‘Integration improves revenue growth’ Cde Nduna
Cde Nduna

Cde Nduna

Farirai Machivenyika Senior Reporter
VARIOUS agencies under the Ministry of Transport and Infrastructural Development are beginning to register significant revenue growth after an exercise to integrate their systems. Government installed the new system in partnership with Univern Enterprises. Appearing before the Portfolio Committee on Transport and Infrastructural Development chaired by Chegutu West representative Cde Dexter Nduna yesterday, permanent secretary in the ministry Ambassador Machivenyika Mapuranga said there has been an improvement in revenue collection since the installation of the system.

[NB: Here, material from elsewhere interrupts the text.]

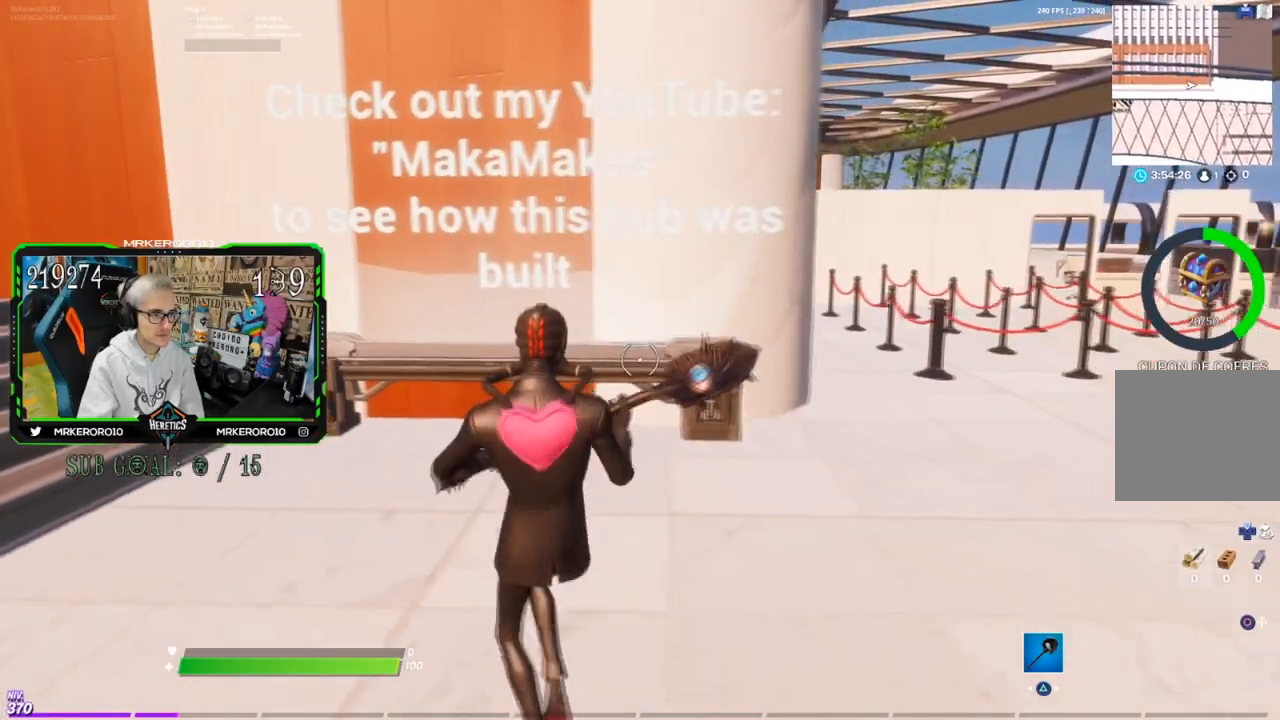
{"buttons": [], "left_stick": "down-right", "right_stick": "center", "events": [[267, "left_stick", "down"], [467, "left_stick", "down-right"]]}
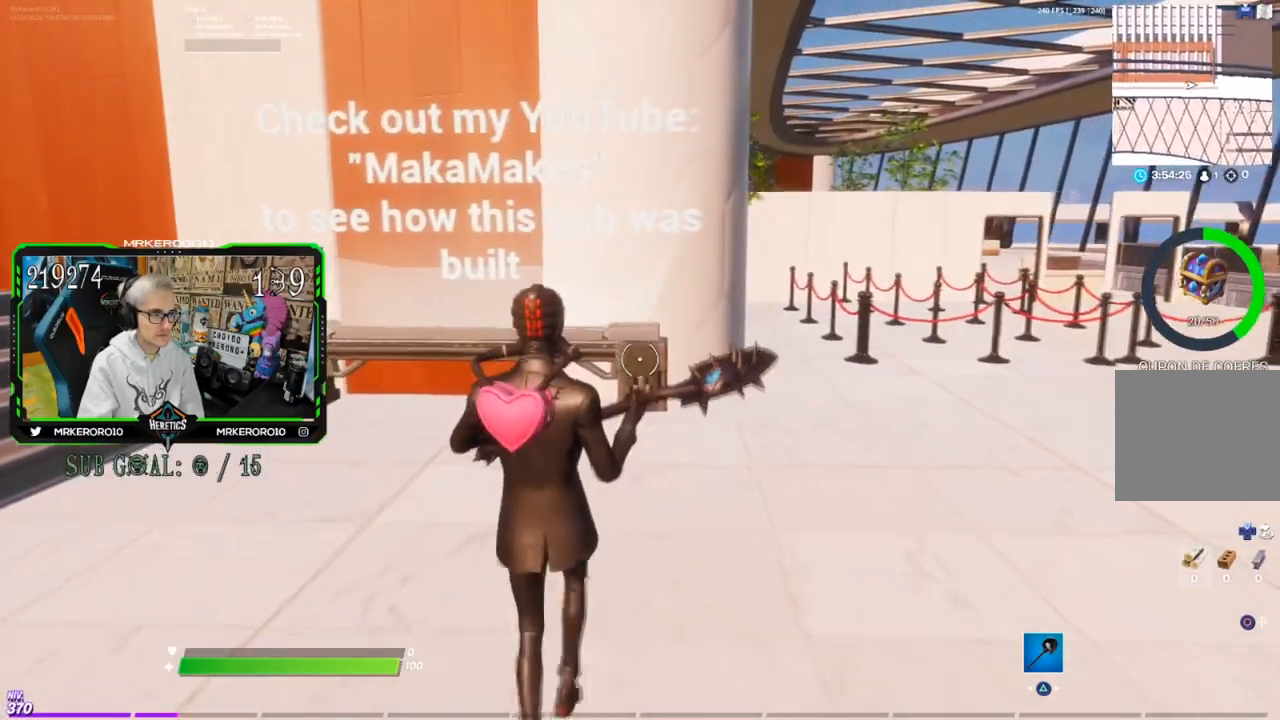
{"buttons": [], "left_stick": "up-right", "right_stick": "center", "events": [[33, "left_stick", "right"], [250, "left_stick", "up-right"]]}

He said $1,8 million had been collected in cover notes, $5,4 million in stamp duty, while the Transport Safety Council has collected $8,5 million. In addition to the Zimbabwe National Road Administration (zinara) collecting $2,1 million in facilitation fees, insurance companies have also grossed $94 million. Ambassador Mapuranga said the computerisation of agencies under the ministry was part of a wider programme by Government to improve efficiency in running of various departments.

“What we have here is best understood in the context of the Zim-Asset economic blueprint which was adopted in 2013. Through that project, Government committed itself to what I can call an ambitious programme to modernise all its systems through a concerted computerisation system by the Office of the President and Cabinet.

“It was and still is meant to improve the economic performance of our country through a massive modernisation and computerisation of Government agencies in partnership with private sector players, or through joint venture agreements through the public sector and private sector. It was made clear that the Government intention was to move away from patchwork of uncoordinated, fragmented information systems through single, organic and integrated information systems,” he said.

Univern director Mr Laurence Sher said the system they installed had capacity to deal with Passenger Personal Accident insurance and to reduce leakages caused by the current system that is operated manually.

“The capacity is there. Currently on insurance alone, there is 326 sites, so there isn’t an insurance company that’s issuing any form of insurance related to vehicles that is not already linked to the system. It doesn’t need major infrastructure; it’s a small process to link this,” Mr Sher said.

Cde Nduna said his committee was concerned by the lack of personal insurance cover to most accidents victims. “The reason this is very serious to us is that during the last major accidents, Government had to fork out money in order to alleviate the needs of the masses. The reason we want this to be computerised is that it can be genuine so that people can be compensated when they die,” Cde Nduna said.